(Saved entries)
[Begin]
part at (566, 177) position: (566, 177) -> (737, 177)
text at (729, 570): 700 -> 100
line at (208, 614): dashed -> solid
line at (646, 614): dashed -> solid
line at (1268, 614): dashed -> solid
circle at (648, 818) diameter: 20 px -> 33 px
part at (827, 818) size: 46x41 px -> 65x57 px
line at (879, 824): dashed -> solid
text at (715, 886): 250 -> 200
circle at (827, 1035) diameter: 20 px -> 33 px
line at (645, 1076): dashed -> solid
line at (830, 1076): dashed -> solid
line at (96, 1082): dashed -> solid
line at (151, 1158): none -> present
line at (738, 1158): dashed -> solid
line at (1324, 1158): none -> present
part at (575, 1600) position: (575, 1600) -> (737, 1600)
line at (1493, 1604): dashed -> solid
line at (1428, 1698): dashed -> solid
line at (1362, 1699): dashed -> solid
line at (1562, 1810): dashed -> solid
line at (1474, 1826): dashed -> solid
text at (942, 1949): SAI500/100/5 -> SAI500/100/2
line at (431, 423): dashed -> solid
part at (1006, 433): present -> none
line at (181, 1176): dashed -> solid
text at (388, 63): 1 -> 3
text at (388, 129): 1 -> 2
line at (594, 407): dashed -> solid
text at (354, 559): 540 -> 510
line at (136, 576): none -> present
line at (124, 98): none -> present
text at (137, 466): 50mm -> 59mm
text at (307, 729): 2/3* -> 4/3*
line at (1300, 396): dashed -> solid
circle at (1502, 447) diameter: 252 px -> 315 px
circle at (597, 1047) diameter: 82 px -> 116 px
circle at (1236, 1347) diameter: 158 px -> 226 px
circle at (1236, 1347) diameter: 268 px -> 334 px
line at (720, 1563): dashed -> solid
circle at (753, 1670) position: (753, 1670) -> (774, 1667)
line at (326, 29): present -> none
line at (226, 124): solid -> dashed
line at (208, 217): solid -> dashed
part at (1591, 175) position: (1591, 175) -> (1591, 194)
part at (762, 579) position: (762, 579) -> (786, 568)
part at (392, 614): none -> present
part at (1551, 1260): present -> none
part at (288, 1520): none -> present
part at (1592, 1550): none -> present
[End]
# Given problem:
Output every one of the entries above as a numbered list, omitting any blank lines.

# Task solution:
1. part at (566, 177) position: (566, 177) -> (737, 177)
2. text at (729, 570): 700 -> 100
3. line at (208, 614): dashed -> solid
4. line at (646, 614): dashed -> solid
5. line at (1268, 614): dashed -> solid
6. circle at (648, 818) diameter: 20 px -> 33 px
7. part at (827, 818) size: 46x41 px -> 65x57 px
8. line at (879, 824): dashed -> solid
9. text at (715, 886): 250 -> 200
10. circle at (827, 1035) diameter: 20 px -> 33 px
11. line at (645, 1076): dashed -> solid
12. line at (830, 1076): dashed -> solid
13. line at (96, 1082): dashed -> solid
14. line at (151, 1158): none -> present
15. line at (738, 1158): dashed -> solid
16. line at (1324, 1158): none -> present
17. part at (575, 1600) position: (575, 1600) -> (737, 1600)
18. line at (1493, 1604): dashed -> solid
19. line at (1428, 1698): dashed -> solid
20. line at (1362, 1699): dashed -> solid
21. line at (1562, 1810): dashed -> solid
22. line at (1474, 1826): dashed -> solid
23. text at (942, 1949): SAI500/100/5 -> SAI500/100/2
24. line at (431, 423): dashed -> solid
25. part at (1006, 433): present -> none
26. line at (181, 1176): dashed -> solid
27. text at (388, 63): 1 -> 3
28. text at (388, 129): 1 -> 2
29. line at (594, 407): dashed -> solid
30. text at (354, 559): 540 -> 510
31. line at (136, 576): none -> present
32. line at (124, 98): none -> present
33. text at (137, 466): 50mm -> 59mm
34. text at (307, 729): 2/3* -> 4/3*
35. line at (1300, 396): dashed -> solid
36. circle at (1502, 447) diameter: 252 px -> 315 px
37. circle at (597, 1047) diameter: 82 px -> 116 px
38. circle at (1236, 1347) diameter: 158 px -> 226 px
39. circle at (1236, 1347) diameter: 268 px -> 334 px
40. line at (720, 1563): dashed -> solid
41. circle at (753, 1670) position: (753, 1670) -> (774, 1667)
42. line at (326, 29): present -> none
43. line at (226, 124): solid -> dashed
44. line at (208, 217): solid -> dashed
45. part at (1591, 175) position: (1591, 175) -> (1591, 194)
46. part at (762, 579) position: (762, 579) -> (786, 568)
47. part at (392, 614): none -> present
48. part at (1551, 1260): present -> none
49. part at (288, 1520): none -> present
50. part at (1592, 1550): none -> present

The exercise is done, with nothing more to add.